You can only install the latest version from a PPA, as old versions are deleted when new versions of a package are built and published in a PPA.

1

@Dobey answer seems to be the best solution in your situation. Though if you installed a package from a specific PPA what you can do is to mark that package when it's installed so to keep that version. For example run:

sudo apt-mark hold packagename
1

You can sometimes get old versions, depending on the source. For the most part, when a package is updated, it replaces the previous updated version (some repos keep the first version for that release, until the release goes End Of Life). This also depends on whether newer versions include security updates, or are no longer supported 'upstream' (where the package came from).

If the version you want to install is still in the repository, you can use this syntax to install the package:

sudo apt-get install apache2=2.2.20-1ubuntu1

If is not available from the repo you are using, you may be able to get the package from elsewhere.

With the PPA you seem to be using, you can currently get version 5.6.9. But there is another PPA by the author, from which you can get version 5.5.25. (There is also this one with 5.4.41, but only really for 12.04)

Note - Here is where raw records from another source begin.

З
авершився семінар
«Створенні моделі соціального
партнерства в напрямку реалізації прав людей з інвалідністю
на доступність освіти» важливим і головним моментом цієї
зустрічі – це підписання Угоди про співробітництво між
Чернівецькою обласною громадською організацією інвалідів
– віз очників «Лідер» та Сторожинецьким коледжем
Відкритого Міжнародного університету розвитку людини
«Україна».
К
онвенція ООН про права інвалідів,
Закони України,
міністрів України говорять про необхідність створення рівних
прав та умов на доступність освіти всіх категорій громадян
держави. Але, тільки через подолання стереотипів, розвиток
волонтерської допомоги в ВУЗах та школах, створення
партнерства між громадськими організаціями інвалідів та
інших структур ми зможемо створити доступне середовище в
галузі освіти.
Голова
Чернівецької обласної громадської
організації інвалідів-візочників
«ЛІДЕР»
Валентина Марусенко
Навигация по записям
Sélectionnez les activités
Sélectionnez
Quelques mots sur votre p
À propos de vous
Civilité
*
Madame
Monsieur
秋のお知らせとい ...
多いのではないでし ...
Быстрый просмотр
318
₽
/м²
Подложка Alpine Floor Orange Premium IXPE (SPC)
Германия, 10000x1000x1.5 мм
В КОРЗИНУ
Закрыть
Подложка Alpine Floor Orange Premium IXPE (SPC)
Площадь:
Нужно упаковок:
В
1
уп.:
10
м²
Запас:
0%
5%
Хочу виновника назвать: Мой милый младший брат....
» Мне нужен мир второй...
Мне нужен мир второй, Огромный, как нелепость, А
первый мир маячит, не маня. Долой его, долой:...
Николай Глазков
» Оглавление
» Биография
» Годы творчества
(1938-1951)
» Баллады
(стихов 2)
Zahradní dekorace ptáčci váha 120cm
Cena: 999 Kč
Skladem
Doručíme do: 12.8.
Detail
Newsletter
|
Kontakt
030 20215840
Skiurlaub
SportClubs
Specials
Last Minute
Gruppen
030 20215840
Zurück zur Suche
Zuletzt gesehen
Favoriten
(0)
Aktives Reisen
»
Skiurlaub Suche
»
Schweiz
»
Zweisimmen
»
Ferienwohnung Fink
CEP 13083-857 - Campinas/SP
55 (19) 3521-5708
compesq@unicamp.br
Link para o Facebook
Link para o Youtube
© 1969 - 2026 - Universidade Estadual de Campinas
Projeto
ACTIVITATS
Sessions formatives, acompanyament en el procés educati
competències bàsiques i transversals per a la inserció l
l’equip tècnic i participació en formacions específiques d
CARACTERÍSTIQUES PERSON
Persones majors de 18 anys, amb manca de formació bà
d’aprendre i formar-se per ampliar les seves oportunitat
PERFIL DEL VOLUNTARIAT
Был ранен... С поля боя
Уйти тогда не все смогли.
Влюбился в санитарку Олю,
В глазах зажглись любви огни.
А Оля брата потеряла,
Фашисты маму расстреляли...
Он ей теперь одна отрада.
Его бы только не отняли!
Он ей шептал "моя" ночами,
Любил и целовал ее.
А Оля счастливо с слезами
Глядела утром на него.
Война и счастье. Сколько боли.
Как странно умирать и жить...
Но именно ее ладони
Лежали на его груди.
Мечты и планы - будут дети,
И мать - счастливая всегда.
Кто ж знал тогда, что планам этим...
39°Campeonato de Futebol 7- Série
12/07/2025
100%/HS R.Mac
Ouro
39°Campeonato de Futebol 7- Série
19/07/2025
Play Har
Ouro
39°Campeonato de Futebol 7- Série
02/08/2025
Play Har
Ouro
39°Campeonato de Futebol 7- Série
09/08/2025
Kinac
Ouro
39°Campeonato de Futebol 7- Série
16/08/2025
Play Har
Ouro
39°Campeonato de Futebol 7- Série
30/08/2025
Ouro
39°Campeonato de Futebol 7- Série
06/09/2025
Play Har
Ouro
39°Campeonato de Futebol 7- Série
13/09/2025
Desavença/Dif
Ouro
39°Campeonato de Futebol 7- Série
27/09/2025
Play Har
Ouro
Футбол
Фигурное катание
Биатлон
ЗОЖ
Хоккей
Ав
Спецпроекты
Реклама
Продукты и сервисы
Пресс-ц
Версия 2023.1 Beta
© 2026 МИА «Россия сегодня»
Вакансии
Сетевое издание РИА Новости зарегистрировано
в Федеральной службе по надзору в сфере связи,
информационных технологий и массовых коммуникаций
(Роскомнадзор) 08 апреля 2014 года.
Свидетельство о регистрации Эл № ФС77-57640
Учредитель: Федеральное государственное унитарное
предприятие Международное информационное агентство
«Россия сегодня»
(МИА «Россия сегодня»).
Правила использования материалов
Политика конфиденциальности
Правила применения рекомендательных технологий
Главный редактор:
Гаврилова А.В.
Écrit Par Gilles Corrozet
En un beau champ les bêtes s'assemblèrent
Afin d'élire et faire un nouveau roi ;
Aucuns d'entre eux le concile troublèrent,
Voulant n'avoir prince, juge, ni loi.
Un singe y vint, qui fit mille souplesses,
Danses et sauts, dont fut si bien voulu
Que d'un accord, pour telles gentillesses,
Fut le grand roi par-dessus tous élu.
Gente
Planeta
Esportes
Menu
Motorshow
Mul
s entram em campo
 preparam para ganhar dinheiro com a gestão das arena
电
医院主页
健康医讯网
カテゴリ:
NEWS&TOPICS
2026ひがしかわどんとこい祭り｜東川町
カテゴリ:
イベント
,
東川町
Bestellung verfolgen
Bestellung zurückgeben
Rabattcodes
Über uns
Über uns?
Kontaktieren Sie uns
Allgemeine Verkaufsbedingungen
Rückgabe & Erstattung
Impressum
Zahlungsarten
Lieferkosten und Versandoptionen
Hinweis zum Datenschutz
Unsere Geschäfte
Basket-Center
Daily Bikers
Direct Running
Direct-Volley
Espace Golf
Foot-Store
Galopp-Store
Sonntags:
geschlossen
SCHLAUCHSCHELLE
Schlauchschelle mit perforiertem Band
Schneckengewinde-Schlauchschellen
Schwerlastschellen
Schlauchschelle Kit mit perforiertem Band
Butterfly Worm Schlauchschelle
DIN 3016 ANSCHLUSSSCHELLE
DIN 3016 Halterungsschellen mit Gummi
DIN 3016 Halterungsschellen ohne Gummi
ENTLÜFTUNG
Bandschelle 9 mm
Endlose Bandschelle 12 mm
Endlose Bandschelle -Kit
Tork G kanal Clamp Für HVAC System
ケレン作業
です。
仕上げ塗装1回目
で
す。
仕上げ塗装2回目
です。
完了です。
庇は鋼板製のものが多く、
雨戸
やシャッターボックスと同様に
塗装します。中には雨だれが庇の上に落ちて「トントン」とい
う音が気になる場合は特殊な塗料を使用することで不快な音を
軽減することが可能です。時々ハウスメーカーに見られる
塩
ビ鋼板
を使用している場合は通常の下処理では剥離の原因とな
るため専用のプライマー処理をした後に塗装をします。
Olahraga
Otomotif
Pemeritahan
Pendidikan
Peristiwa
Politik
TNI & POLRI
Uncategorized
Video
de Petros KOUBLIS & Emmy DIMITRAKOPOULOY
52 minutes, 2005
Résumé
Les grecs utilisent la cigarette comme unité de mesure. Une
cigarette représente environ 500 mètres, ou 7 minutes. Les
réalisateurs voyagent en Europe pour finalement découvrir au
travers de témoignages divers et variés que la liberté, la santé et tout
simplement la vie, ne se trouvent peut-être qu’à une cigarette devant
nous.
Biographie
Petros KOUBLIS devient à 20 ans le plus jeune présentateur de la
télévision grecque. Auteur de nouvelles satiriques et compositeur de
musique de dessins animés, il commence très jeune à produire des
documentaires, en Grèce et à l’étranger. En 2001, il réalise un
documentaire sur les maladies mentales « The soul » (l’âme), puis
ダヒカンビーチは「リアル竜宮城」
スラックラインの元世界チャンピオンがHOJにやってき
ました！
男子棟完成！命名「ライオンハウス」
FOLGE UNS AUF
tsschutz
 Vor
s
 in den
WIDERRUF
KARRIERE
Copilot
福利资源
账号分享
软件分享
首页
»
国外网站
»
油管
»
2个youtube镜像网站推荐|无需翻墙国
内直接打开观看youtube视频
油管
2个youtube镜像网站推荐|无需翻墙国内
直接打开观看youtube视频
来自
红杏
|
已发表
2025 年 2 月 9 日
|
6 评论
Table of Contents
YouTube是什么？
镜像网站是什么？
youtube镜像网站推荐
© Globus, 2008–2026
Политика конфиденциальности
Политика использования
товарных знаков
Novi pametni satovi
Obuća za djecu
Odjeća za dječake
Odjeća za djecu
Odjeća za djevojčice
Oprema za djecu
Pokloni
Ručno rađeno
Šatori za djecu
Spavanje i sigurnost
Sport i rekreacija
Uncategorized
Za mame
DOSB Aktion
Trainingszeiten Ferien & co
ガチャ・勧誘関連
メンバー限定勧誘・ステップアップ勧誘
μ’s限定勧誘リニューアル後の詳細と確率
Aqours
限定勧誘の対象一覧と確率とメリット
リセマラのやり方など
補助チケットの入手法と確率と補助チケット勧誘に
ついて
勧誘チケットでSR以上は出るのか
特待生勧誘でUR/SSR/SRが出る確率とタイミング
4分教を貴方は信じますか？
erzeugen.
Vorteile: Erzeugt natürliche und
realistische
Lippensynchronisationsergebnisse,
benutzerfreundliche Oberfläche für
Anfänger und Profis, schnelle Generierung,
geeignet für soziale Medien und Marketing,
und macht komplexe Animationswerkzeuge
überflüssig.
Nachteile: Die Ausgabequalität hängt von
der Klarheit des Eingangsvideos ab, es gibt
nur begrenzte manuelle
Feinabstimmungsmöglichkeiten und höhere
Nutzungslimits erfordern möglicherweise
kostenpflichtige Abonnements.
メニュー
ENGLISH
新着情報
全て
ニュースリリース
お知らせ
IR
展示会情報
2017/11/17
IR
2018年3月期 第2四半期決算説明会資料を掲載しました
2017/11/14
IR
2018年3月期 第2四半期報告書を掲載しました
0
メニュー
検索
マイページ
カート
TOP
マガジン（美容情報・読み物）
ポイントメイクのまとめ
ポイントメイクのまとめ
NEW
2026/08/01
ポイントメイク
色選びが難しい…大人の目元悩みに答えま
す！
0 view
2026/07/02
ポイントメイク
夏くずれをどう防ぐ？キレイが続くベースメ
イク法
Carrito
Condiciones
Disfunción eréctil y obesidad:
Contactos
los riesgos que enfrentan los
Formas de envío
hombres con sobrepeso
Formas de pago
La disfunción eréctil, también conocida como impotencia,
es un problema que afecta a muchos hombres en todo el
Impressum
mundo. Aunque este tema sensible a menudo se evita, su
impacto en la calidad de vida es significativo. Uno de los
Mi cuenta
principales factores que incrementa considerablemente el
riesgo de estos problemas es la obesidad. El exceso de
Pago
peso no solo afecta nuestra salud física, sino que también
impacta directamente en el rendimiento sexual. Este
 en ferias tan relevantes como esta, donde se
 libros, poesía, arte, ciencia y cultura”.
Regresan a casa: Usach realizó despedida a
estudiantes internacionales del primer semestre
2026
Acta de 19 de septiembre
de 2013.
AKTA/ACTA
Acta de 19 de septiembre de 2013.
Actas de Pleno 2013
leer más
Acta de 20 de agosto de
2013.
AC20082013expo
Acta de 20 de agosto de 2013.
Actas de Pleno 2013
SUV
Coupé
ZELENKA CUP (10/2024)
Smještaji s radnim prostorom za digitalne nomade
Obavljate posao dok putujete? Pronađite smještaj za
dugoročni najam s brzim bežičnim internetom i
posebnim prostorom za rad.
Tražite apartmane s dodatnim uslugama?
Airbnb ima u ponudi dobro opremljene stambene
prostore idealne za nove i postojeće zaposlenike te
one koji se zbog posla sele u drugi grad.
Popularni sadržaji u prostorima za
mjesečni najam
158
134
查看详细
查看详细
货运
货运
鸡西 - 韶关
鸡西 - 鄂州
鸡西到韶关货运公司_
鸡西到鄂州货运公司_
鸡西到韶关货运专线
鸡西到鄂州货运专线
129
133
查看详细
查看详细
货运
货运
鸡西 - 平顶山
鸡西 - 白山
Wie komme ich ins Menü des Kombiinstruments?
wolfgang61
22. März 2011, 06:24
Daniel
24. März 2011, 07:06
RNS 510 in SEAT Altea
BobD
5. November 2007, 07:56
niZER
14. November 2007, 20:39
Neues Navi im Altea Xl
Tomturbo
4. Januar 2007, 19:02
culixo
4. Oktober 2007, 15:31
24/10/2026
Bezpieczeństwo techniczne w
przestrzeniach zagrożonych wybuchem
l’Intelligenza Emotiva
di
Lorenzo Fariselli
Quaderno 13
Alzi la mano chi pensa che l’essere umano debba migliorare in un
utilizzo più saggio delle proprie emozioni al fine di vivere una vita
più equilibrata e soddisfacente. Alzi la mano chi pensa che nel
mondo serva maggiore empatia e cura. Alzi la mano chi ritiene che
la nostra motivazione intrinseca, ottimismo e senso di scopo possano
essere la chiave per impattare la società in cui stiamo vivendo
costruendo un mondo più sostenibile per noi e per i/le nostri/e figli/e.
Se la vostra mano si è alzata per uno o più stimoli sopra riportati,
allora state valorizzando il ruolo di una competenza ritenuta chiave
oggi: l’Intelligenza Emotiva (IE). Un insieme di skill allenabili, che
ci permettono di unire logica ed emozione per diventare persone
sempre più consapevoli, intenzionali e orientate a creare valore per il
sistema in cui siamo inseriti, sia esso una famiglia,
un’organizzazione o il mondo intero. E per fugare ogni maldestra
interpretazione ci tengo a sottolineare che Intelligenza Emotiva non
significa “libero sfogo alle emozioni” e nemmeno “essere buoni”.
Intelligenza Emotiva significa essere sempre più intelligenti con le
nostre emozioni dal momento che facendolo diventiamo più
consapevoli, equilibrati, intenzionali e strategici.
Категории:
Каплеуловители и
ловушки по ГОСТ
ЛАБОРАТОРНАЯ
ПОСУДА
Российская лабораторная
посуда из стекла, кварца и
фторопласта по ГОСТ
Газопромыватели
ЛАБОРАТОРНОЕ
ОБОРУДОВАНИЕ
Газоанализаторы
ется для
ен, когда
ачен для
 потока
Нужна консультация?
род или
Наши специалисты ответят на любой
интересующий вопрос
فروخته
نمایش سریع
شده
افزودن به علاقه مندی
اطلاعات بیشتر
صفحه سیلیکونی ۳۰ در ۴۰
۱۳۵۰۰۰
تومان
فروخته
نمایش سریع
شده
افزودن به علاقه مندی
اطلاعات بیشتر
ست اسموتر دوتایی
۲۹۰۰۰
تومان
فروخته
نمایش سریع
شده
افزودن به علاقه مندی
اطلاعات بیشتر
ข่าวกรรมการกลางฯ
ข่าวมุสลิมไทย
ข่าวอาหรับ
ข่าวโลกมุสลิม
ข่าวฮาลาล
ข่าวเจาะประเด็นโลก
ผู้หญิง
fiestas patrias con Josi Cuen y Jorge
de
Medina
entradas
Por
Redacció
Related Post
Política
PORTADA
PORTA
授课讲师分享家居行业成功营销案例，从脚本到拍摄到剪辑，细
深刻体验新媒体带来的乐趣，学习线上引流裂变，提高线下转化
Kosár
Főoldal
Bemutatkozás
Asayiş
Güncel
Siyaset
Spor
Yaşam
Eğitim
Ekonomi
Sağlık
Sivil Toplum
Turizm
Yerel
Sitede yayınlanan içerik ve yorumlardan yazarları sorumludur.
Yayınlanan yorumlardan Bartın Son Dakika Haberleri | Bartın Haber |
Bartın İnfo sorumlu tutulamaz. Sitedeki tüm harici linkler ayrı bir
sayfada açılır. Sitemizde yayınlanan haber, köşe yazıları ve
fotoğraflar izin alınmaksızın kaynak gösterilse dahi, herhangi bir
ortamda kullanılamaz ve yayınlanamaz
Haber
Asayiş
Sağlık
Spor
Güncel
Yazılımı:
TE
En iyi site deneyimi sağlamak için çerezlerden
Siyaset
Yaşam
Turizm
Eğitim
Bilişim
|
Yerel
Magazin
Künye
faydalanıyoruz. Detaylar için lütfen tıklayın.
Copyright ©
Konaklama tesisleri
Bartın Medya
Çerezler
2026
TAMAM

There are also third-party sites that often have old (and sometimes newer) versions. For Ubuntu, Ubuntu Updates (there other sites as well - e.g. for Fedora etc there is rpmfind (yes, RPMs.... - you can use alien (see below), or get the src.rpm and use the stuff in that to build something usable in non-RPM systems :D).

If all else fails, you can get try to a get a source version of the version you want (for PHP, see here), and then make the packages from that. This you can build and install directly, or build deb package(s) out of it and install those.

You can also use alien to install packages not in the deb format (this seems to include tar.gz).